Financial stocks are not the place to be these days. With Merrill Lynch reporting yesterday a bigger-than-expected $7.9-billion write-off in its third quarter, the message was clear. The subprime problem extended to all types of financial institutions. In Merrill’s case, the loss came from write-offs mostly from its collateralized debt instruments.

Bank stocks may also be risky. Yesterday, Aastra Technologies sued HSBC Securities, a division of HSBC Bank, because it can’t redeem its short-term paper. Aastra has millions of dollars in notes that have come due but for which it cannot get its money back because of the turmoil in the commercial paper market. Banks could be on the hook for billions if clients start to sue for bad advice on the stability of commercial paper.

Construction, home improvement and home building stocks… forget it. They’ve fallen but not far enough. See NEWSFLASH below.

Retail stocks… need to be careful here, too. If it’s one of those specialty stores with a strong up-and-coming brand (like the recent Lululemon offering), that’s one thing. But if we are talking the old, big retailers that sell to the masses, this could be risky, as the housing bust is definitely affecting the wallets of consumers. High oil prices are not helping the drive to the stores either.

Advertisement

What do we have here?

Franco-Nevada, a gold mining company, is set to raise $1.0 billion in its initial public offering. And rumor has it that investors are lining up to buy shares in Franco-Nevada. With royalty interests in 190 precious and base metal properties, investors see the company as a great play if you believe in rising commodity prices. (A 28- year high in gold prices doesn’t hurt demand for these types of stocks.)

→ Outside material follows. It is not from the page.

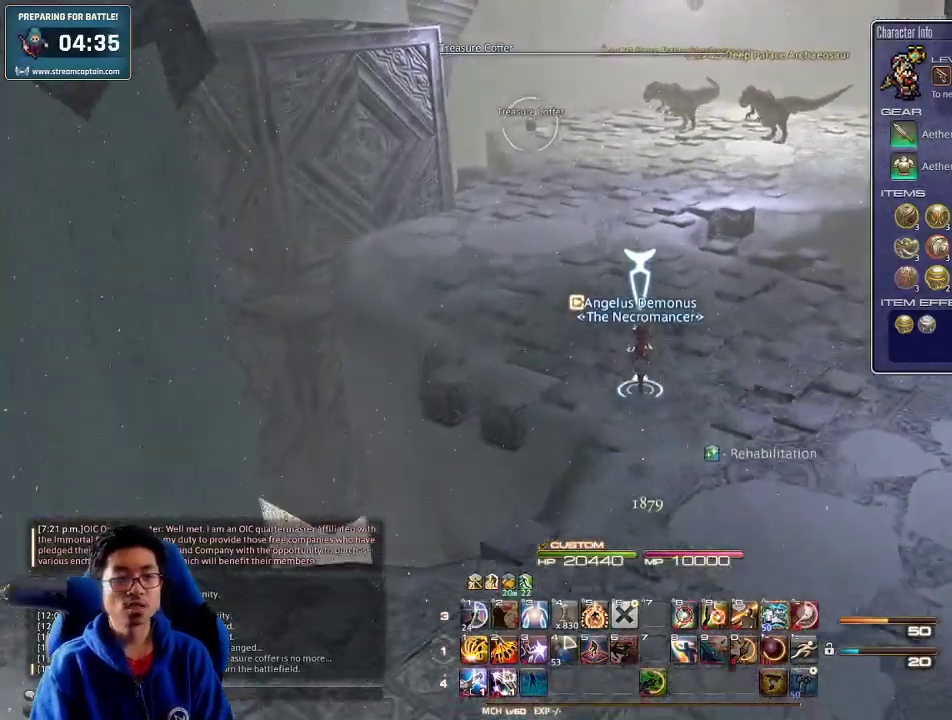
Gameplay with keyboard; each line is a JSON object with the keys held at the frame after it. "events" lists presses ("down") and releases ("up") of ".", "/", "0", "1", "2", "3", "4", "5", "6", "7", "8", "9", "a", "alt_l", "alt_r", "b", "backslash", "backspace", "c", "caps_lock", "comma", "ctrl_l", "ctrl_r", "d", "down", "e", "equals", "escape", "f", "f1", "f10", "f11", "f12", "f2", "f3", "f4", "f5", "f6", "f7", "f8", "f9", "g", "h", "i", "j", "k", "l", "lbracket", "left", "m", "minus", "n", "o", "p", "q", "quote", "r", "rbracket", "return", "right", "s", "semicolon", "shift_l", "shift_r", "space", "super", "t", "tab", "tilde", "u", "up", "v", "w", "x", "y" and "z" between this image and that frame as [ms after this image, input, new state], when the widget could be followed in between. No other keys are recorded. Mouse input is not recorded.
{"keys": ["a", "w"], "events": [[200, "e", "down"], [333, "e", "up"], [433, "a", "down"]]}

Precious metal stocks are what’s hot right now and where I believe the smart money is moving to.

NEWSFLASH: Sales of existing homes fell eight percent in September, according to the National Association of Realtors, twice the fall housing analysts had expected. The median price of homes in the U.S. is down 4.2% over a one-year period. The carnage in the housing market continues, with no end in sight.